• REQUIRED ACTIONS:
**A.** Answer these from the printk patch discussion, one line each:
(i) What does the current version make sure of regarding SRCU walks?
(ii) What do nbcon consoles not require?
(iii) What would pr_flush() do if the "else-continue" path happened?
**B.** Pull out a section of the printk patch discussion word for word: begin at the words "I guess that" and stop after "-3893,7 +3975,11 @@ void defer_console_output(void)".

I would rather keep it as it is now. The current version makes sure
that no SRCU walk will see a boot console when "have_boot_console"
is already cleared.

> (Although it wouldn't be an issue anyway if an nbcon
> is simultaneously accessed from a console_unlock context and a kthread
> context. nbcon consoles do not require any serialization.)

Yup.

> >> @@ -3758,7 +3834,12 @@ static bool __pr_flush(struct console *con, int timeout_ms, bool reset_on_progre
> >> */
> >> if (!console_is_usable(c))
> >> continue;
> >> - printk_seq = c->seq;
> >> +
> >> + if (locked)
> >> + printk_seq = c->seq;
> >> + else
> >> + continue;
> >
> > This is strange. It basically means that __pr_flush() is a NOP when
> > serialized_printing is false.
>
> But at this point in the rework @serialized_printing can never be
> false. The important thing at this point is that we are not breaking the
> legacy consoles. When @serialized_printing is true, everything works as
> before.

I think that it is wrong even after adding the nbcon check. The code
looks like this at the end of this patchset:

/*
* If consoles are not usable, it cannot be expected
* that they make forward progress, so only increment
* @diff for usable consoles.
*/
if (!console_is_usable(c))
continue;

if (flags & CON_NBCON)
printk_seq = nbcon_seq_read(c);
else if (locked)
printk_seq = c->seq;
else
continue;

I guess that the "else-continue" path will never happen. But when
it happens then pr_flush() would ignore a usable console and it looks
wrong.


> >> @@ -3893,7 +3975,11 @@ void defer_console_output(void)
> >> * New messages may have been added directly to the ringbuffer
> >> * using vprintk_store(), so wake any waiters as well.
> >> */
> >> - __wake_up_klogd(PRINTK_PENDING_WAKEUP | PRINTK_PENDING_OUTPUT);
> >> + int val = PRINTK_PENDING_WAKEUP;
> >> +
> >> + if (serialized_printing)

• SOURCE INFORMATION:
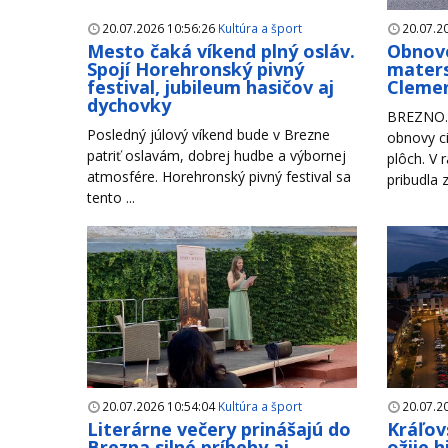
20.07.2026 10:56:26
Kultúra a šport
20.07.2
Mesto čaká víkend plný osláv.
Obnove
Spojí Horehronský pivný
maters
festival, jubileum hasičov aj
Clemen
dychovky
BREZNO. 
Posledný júlový víkend bude v Brezne
obnovy ci
patriť oslavám, dobrej hudbe a výbornej
plôch. V 
atmosfére. Horehronský pivný festival sa
pribudla 
tento ...
20.07.2026 10:54:04
Kultúra a šport
20.07.2
Literárne večery prinášajú do
Kráľov
Brezna silné príbehy aj
ožije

• ANSWERS TO EACH TASK:
**A.**
(i) That no SRCU walk will see a boot console when "have_boot_console" is already cleared.
(ii) Any serialization.
(iii) It would ignore a usable console.

**B.**
I guess that the "else-continue" path will never happen. But when
it happens then pr_flush() would ignore a usable console and it looks
wrong.


> >> @@ -3893,7 +3975,11 @@ void defer_console_output(void)